Taylor v. State

420 S.E.2d 750 | Ga. | 1992

Hunt, Justice.

Lamonte Taylor, a/k/a Malik, was convicted of malice murder in Gwinnett County. The jury did not recommend the death penalty, and Taylor was sentenced to life in prison.1 He appeals; we affirm.

Defendant, Lamonte Taylor, and co-defendant, Wayne Swinton, waited in an office parking deck for the owner of either of two new *430cars to approach in order to steal one of the cars. When the victim, Raymond McMahon, appeared, the defendants abducted him in his car and eventually gagged him and beat him to death with the butt of a shotgun. Two days later, they set the car on fire and abandoned it, but the police were able to obtain Taylor’s fingerprints. He was arrested and admitted abducting the victim and stealing the car, but not killing McMahon, whom he claimed was beaten by Swinton. Other witnesses testified they heard Taylor say he had killed a man for his car.

Decided October 2, 1992. Melodie L. Snell, for appellant.

1. Taylor contends the evidence is insufficient to support his conviction because the two witnesses who testified they overheard Taylor admit he killed someone were both impeached. Credibility is an issue for the jury, Booker v. State, 257 Ga. 37, 38 (354 SE2d 425) (1987), and the evidence is sufficient to support a finding that Taylor was, at least, a party to the crime. OCGA § 16-2-20. Having reviewed the evidence in the light most favorable to the jury’s determination, we conclude that a rational trier of fact could have found the defendant guilty of malice murder beyond a reasonable doubt. Jackson v. Virginia, 443 U. S. 307 (99 SC 2781, 61 LE2d 560) (1979); Crawford v. State, 245 Ga. 89, 90 (263 SE2d 131) (1980).

2. There is no merit to Taylor’s contentions that the grand and traverse juries were improperly impanelled or that the method of establishing the traverse jury was discriminatory.2 Cook v. State, 255 Ga. 565, 573-574 (340 SE2d 843) (1986). Nor do we find that the trial court erred in refusing to find a violation of Batson v. Kentucky, 476 U. S. 79 (106 SC 1712, 90 LE2d 69) (1986). Tharpe v. State, 262 Ga. 110, 112 (416 SE2d 78) (1992).

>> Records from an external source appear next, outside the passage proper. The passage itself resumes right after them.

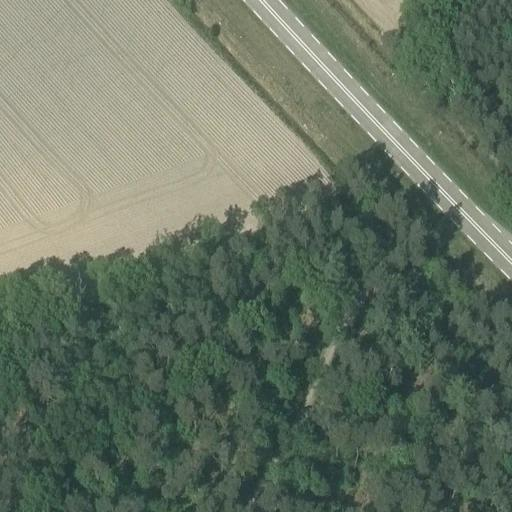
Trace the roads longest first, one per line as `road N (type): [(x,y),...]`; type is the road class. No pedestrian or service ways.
road 1 (primary): [(511,266),(258,0)]
road 2 (track): [(461,0),(447,53),(452,70),(499,121)]
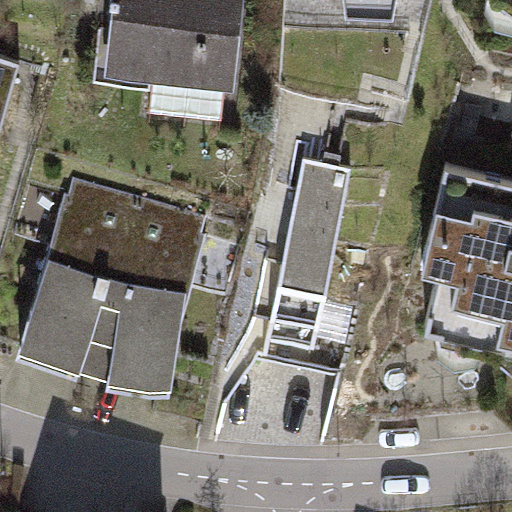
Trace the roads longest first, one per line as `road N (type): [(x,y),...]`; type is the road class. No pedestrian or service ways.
road 1 (residential): [(296,495),(87,459),(0,429)]
road 2 (residential): [(511,474),(296,495)]
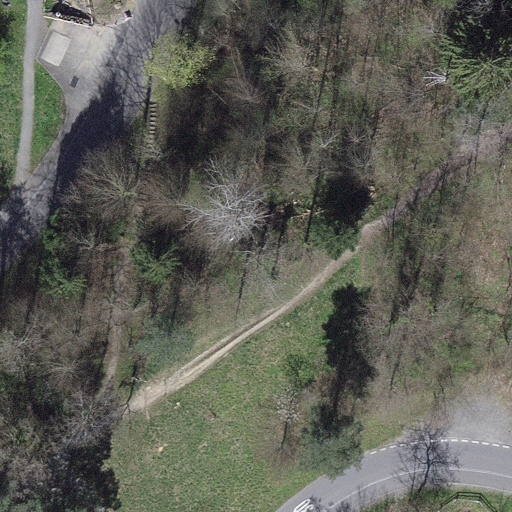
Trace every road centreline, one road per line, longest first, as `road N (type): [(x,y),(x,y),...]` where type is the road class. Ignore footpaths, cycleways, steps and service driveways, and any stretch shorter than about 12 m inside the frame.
road 1 (residential): [(167,0),(149,52),(86,162),(0,257)]
road 2 (residential): [(301,511),(370,466),(453,455),(511,464)]
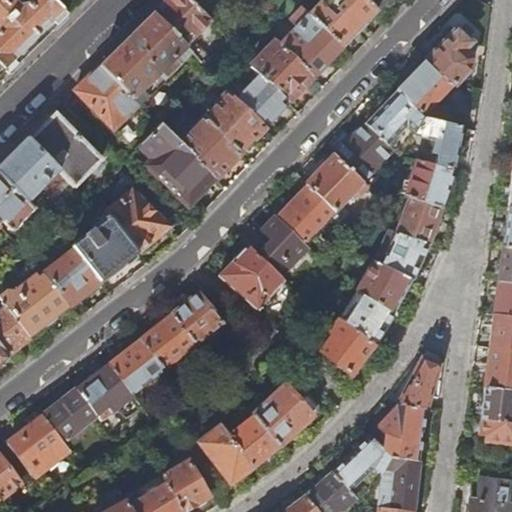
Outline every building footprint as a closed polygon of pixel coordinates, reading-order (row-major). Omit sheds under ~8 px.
[(9,0),(0,0),(0,73),(3,76),(29,51),(63,18),(50,5),(44,0),(25,0),(22,3),(17,2),(13,5),(11,3),(12,2),(9,0)] [(61,0),(56,0),(50,5),(63,18),(72,9),(61,0)] [(165,0),(152,13),(184,46),(209,22),(188,0),(165,0)] [(296,27),(278,46),(311,77),(327,61),(340,47),(307,16),(290,0),(280,0),(274,7),(296,27)] [(359,28),(374,11),(362,0),(322,0),(307,16),(340,47),(359,28)] [(385,0),(362,0),(374,11),(385,0)] [(184,46),(152,13),(140,26),(112,52),(98,67),(136,107),(191,53),(184,46)] [(424,59),(449,83),(449,84),(453,84),(468,69),(470,57),(462,49),(467,44),(467,40),(456,29),(453,29),(433,49),(424,59)] [(250,68),(258,76),(287,103),(301,88),(311,77),(278,46),(274,42),(250,68)] [(430,104),(449,83),(424,59),(409,74),(394,90),(423,118),(453,126),(455,108),(430,104)] [(111,131),(136,107),(98,67),(72,92),(111,131)] [(258,76),(234,100),(263,128),(275,115),(287,103),(258,76)] [(414,131),(423,118),(394,90),(374,111),(363,122),(387,144),(406,124),(414,131)] [(227,94),(202,119),(238,153),(252,139),(263,128),(234,100),(227,94)] [(99,162),(52,112),(39,125),(25,139),(64,180),(72,188),(99,162)] [(460,128),(453,126),(423,118),(414,131),(412,135),(433,140),(430,153),(435,154),(432,165),(451,171),(455,151),(460,128)] [(202,119),(177,145),(213,180),(225,167),(238,153),(202,119)] [(391,149),(387,144),(363,122),(348,139),(332,155),(361,182),(391,149)] [(199,194),(213,180),(177,145),(157,127),(138,147),(150,160),(143,168),(186,208),(199,194)] [(8,156),(0,163),(0,180),(24,205),(39,190),(46,197),(64,180),(25,139),(8,156)] [(366,187),(361,182),(332,155),(320,168),(305,184),(336,212),(351,196),(354,196),(360,193),(366,187)] [(443,195),(451,171),(432,165),(414,160),(403,196),(407,197),(440,208),(443,195)] [(0,229),(22,253),(49,231),(24,205),(0,180),(0,229)] [(342,218),(336,212),(305,184),(285,205),(274,217),(303,244),(331,215),(338,222),(342,218)] [(102,213),(106,218),(135,253),(153,239),(153,238),(165,229),(129,192),(102,213)] [(433,226),(440,208),(407,197),(395,231),(426,245),(433,226)] [(511,209),(505,208),(504,220),(500,248),(511,249),(511,209)] [(306,247),(303,244),(274,217),(261,231),(271,240),(256,256),(279,277),(306,247)] [(70,246),(73,250),(99,282),(118,267),(135,253),(106,218),(70,246)] [(418,264),(426,245),(395,231),(389,229),(374,262),(410,281),(418,264)] [(283,281),(279,277),(256,256),(246,246),(230,263),(217,276),(256,310),(283,281)] [(511,249),(500,248),(498,263),(496,281),(511,283),(511,249)] [(73,250),(41,273),(67,306),(78,298),(99,282),(73,250)] [(401,298),(410,281),(374,262),(355,293),(392,314),(401,298)] [(49,321),(67,306),(41,273),(36,277),(33,274),(11,291),(3,290),(0,292),(0,301),(5,308),(28,337),(49,321)] [(511,283),(496,281),(495,291),(492,315),(511,317),(511,283)] [(381,331),(392,314),(355,293),(339,320),(372,345),(381,331)] [(171,315),(195,344),(221,323),(198,294),(181,308),(171,315)] [(5,308),(0,311),(0,347),(6,355),(16,347),(28,337),(5,308)] [(156,327),(139,340),(162,370),(195,344),(171,315),(156,327)] [(511,351),(511,317),(492,315),(490,326),(487,348),(511,351)] [(357,365),(372,345),(339,320),(329,334),(332,337),(319,353),(349,376),(357,365)] [(116,359),(108,365),(131,394),(162,370),(139,340),(116,359)] [(511,351),(487,348),(486,361),(482,388),(507,391),(509,381),(511,381),(511,351)] [(408,385),(397,407),(423,410),(429,391),(436,366),(421,360),(408,385)] [(89,380),(76,389),(96,414),(106,407),(110,412),(132,396),(131,394),(108,365),(89,380)] [(254,414),(255,415),(280,445),(297,432),(314,417),(313,415),(317,412),(318,407),(310,398),(306,398),(301,401),(288,385),(254,414)] [(511,391),(507,391),(482,388),(481,399),(478,420),(511,423),(511,391)] [(61,442),(96,414),(76,389),(55,406),(41,417),(61,442)] [(419,441),(423,410),(397,407),(396,407),(380,424),(376,429),(385,437),(383,451),(389,457),(416,461),(419,441)] [(255,415),(230,435),(254,466),(267,456),(280,445),(255,415)] [(67,451),(61,442),(41,417),(23,431),(6,444),(32,478),(67,451)] [(511,423),(478,420),(477,429),(476,436),(482,436),(482,443),(511,445),(511,423)] [(243,474),(254,466),(230,435),(222,424),(201,441),(231,482),(243,474)] [(380,472),(389,457),(383,451),(369,438),(347,458),(330,474),(347,491),(372,468),(380,473),(380,472)] [(163,477),(167,484),(183,511),(196,505),(208,497),(199,482),(210,476),(198,456),(163,477)] [(413,489),(416,461),(389,457),(380,472),(391,474),(385,508),(410,511),(413,489)] [(0,498),(19,484),(0,458),(0,498)] [(354,497),(347,491),(330,474),(317,485),(303,498),(315,511),(334,511),(337,509),(342,509),(354,497)] [(475,511),(511,511),(511,483),(486,481),(483,501),(476,501),(476,507),(475,511)] [(167,484),(129,506),(132,511),(183,511),(167,484)] [(315,511),(303,498),(290,508),(285,511),(315,511)] [(126,501),(106,511),(132,511),(129,506),(126,501)]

3. We have reviewed the defendant’s contentions regarding the denial of his motions for change of venue3 and for a mistrial, his motion to suppress his incriminating statement, and his motion in limine and find no grounds for reversal.

Judgment affirmed.

Clarke, C. J., Bell, P. J., Benham, Fletcher and Sears-Collins, JJ., concur. Thomas C. Lawler III, District Attorney, Debra K. Turner, Assistant District Attorney, Michael J. Bowers, Attorney General, C. A. Benjamin Woolf, Staff Attorney, for appellee.

The homicide occurred on October 12, 1990. Taylor was arrested on October 17, indicted on April 2, 1991, and tried on September 16 through September 20, when he was convicted. He filed his motion for new trial on October 31, 1991, which was amended and overruled on January 17, 1992. The trial transcript was certified by the court reporter on November 21, 1991. Taylor filed his notice of appeal on February 13, 1992. The record was docketed in this court on March 10, and submitted for decision on April 24, 1992.

“A defendant has no right to a jury selected from a list which perfectly mirrors the percentage structure of the community. What is required is a list which represents a fair cross section of the community and which is not the product of intentional racial or sexual discrimination.” (Emphasis in original.) Cook v. State, 255 Ga. 565, 573 (340 SE2d 843) (1986).

This case was tried before we adopted the test that the defendant must make a “substantive showing of the likelihood of prejudice by reason of extensive publicity” in Jones v. State, 261 Ga. 665 (2b) (409 SE2d 642) (1991), effective January 16, 1992.